Abstract
It is well recognized that the leucocyte count in lobar pneumonia may vary within wide limits. The majority of the cases which end fatally show either a very high or relatively low count, while those with favorable outcome most often have counts between these extremes.
For the low leucocyte count, at least two explanations have been suggested: (1) the bone marrow fails to react, either as the result of some previous injury (chronic alcoholism, for example), or on account of a paralysis of the blood-forming elements from overstimulation by the pneumococcus infection itself; (2) a rapid spread of the pneumonic process takes the leucocytes out of the blood faster than they are thrown into the circulation from the bone-marrow, therefore, the number of circulating leucocytes may be normal or slightly increased, even though the output of the bone-marrow factory may be far above normal.
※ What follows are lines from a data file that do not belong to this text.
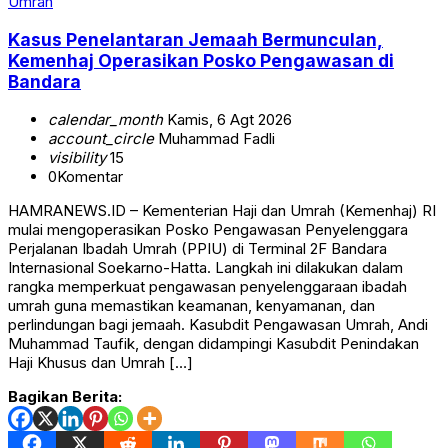
Umrah
Kasus Penelantaran Jemaah Bermunculan,
Kemenhaj Operasikan Posko Pengawasan di
Bandara
calendar_month
Kamis, 6 Agt 2026
account_circle
Muhammad Fadli
visibility
15
0
Komentar
HAMRANEWS.ID – Kementerian Haji dan Umrah (Kemenhaj) RI
mulai mengoperasikan Posko Pengawasan Penyelenggara
Perjalanan Ibadah Umrah (PPIU) di Terminal 2F Bandara
Internasional Soekarno-Hatta. Langkah ini dilakukan dalam
rangka memperkuat pengawasan penyelenggaraan ibadah
umrah guna memastikan keamanan, kenyamanan, dan
perlindungan bagi jemaah. Kasubdit Pengawasan Umrah, Andi
Muhammad Taufik, dengan didampingi Kasubdit Penindakan
Haji Khusus dan Umrah […]
Bagikan Berita:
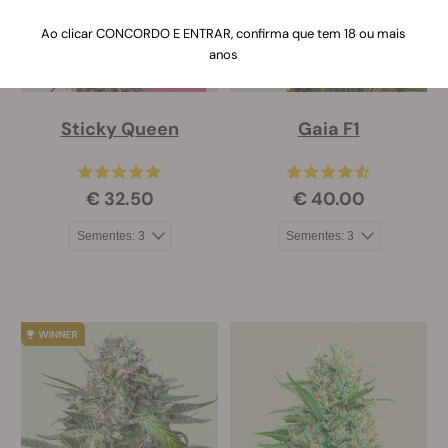
Ao clicar CONCORDO E ENTRAR, confirma que tem 18 ou mais
anos
Sticky Queen
Gaia F1
€ 32.50
€ 40.00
Still another possibility must be conceived, namely, that leucocytes may be formed in some other organ than the bone marrow, for example, the spleen. Dr. F. A. Evans, working in our laboratory, pointed out several years ago that the gray, acute splenic tumor of lobar pneumonia contained large numbers of cells of the myeloid series, as indicated by the oxydase reaction, and suggested that the spleen might be the source of certain of the cells of the pneumonic exudate.
In the present study, an attempt has been made to correlate the bone-marrow changes and the blood picture in twenty fatal cases of lobar pneumonia, which have come to autopsy. In nearly all of the cases, several leucocyte counts were made. In the majority, there was a record of a count on the last day of the patient's life.